| SUPPLIED TEXT |
--------------------------------

The Australian and US Myriad decisions reach the same conclusion with regard to naturally occurring genes and DNA sequences but differ with regard to the patentability of cDNA, due to the differing approaches of the two courts. The US Supreme Court held that BRCA cDNA has no natural existence and, is therefore, patent eligible. The Australian High Court focused on the information contained within the DNA molecule rather than the ‘form’ of the molecule and concluded that cDNA represents the same information as its complementary genomic DNA (and expresses the same protein) and was thus held to be patent ineligible.
It is worth noting that in contrast to the approach adopted in the USA and Australia, the patentability of isolated genetic sequences is expressly recognised under European law. Article 5 of the EU Biotechnology Directive provides that: ‘An element isolated from the human body or otherwise produced by means of a technical process, including the sequence or partial sequence of a gene, may constitute a patentable invention, even if the structure of that element is identical to that of a natural element’ provided that the industrial application of such sequence is disclosed in the patent application. However, ‘[t]he human body … and the simple discovery of one of its elements, including the sequence or partial sequence of a gene, cannot constitute patentable inventions.’
The current South African Patents Act 57 of 1978 does not define an invention but rather lists a number of exclusions as to what would constitute a patentable invention. In particular, s 25(2)(a) provides that a discovery is not an invention for the purposes of this Act. This is in contrast to the previous South African Patents Act where the definition of an ‘invention’ included a ‘composition of matter’. This is similar to the wording of 35 U.S.C. § 101. Furthermore, the previous Patents Act 37 of 1952 provided that a claim for a new substance does not include that substance when found in nature.

--------------------------------

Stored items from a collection
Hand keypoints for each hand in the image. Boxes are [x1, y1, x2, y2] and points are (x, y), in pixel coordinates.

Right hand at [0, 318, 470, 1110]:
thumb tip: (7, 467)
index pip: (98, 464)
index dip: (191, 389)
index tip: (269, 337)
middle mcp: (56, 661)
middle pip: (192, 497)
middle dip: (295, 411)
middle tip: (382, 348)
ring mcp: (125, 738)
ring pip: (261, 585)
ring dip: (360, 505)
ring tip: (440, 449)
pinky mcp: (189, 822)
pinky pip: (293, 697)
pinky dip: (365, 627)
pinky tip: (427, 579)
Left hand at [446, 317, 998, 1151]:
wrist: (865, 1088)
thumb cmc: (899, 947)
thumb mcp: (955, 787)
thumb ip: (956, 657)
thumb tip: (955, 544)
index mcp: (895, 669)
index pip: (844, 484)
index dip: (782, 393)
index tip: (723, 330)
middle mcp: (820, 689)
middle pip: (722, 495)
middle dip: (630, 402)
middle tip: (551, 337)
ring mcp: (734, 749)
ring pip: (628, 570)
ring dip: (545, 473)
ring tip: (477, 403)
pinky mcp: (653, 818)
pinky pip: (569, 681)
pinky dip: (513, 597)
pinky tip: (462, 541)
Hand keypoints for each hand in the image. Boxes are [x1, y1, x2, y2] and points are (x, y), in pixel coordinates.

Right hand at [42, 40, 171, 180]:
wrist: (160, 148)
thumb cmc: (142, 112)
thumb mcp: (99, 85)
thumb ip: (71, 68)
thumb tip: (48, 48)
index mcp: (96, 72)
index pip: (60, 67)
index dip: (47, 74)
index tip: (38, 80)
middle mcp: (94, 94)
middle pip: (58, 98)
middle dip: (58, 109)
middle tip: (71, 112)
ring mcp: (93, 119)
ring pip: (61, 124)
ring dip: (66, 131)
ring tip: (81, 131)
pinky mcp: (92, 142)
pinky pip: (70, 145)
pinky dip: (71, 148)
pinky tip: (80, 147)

--------------------------------

| WORK ITEM A |
Answer these from the gene patent passage:
(i) What did the US Supreme Court hold about BRCA cDNA?
(ii) Which article of the EU Biotechnology Directive is quoted?
(iii) Which section of the South African Patents Act 57 of 1978 says that a discovery is not an invention?
| WORK ITEM B |
Change the stretch of the gene patent passage from "The Australian and" through "be patent ineligible." by replacing "Australian High Court" with "High Court of Australia", and write it out again.
| WORK ITEM C |
Go on with the gene patent passage from where it stops.
The stored items have nothing to do with what is asked here.

| YOUR RESPONSE A |
(i) It held that BRCA cDNA has no natural existence and is therefore patent eligible.
(ii) Article 5.
(iii) Section 25(2)(a).

| YOUR RESPONSE B |
The Australian and US Myriad decisions reach the same conclusion with regard to naturally occurring genes and DNA sequences but differ with regard to the patentability of cDNA, due to the differing approaches of the two courts. The US Supreme Court held that BRCA cDNA has no natural existence and, is therefore, patent eligible. The High Court of Australia focused on the information contained within the DNA molecule rather than the ‘form’ of the molecule and concluded that cDNA represents the same information as its complementary genomic DNA (and expresses the same protein) and was thus held to be patent ineligible.

| YOUR RESPONSE C |
Although South Africa has no case law on the meaning of ‘discovery’ or the patentability of biotech inventions, the abovementioned international cases will have persuasive value if a patent with claims to an isolated gene or nucleotide sequence is challenged in our courts. Therefore, we postulate that from the cases discussed, as well as the both the current and repealed Patents Acts, naturally occurring nucleic acid sequences and proteins, and synthetic versions which replicate these, will likely be held not to be patentable by our courts as they will be considered to be discoveries of substances found in nature. However, this will likely not preclude the patentability of synthetic nucleic acids or proteins which are significantly different from naturally occurring sequences or new applications of nucleic acid sequences and proteins.
Chyreene Truluck MSc Genetics (Wits) LLB (Unisa) and Waheed Mahomed PhD Biotechnology (UP) are candidate attorneys at Spoor & Fisher in Pretoria.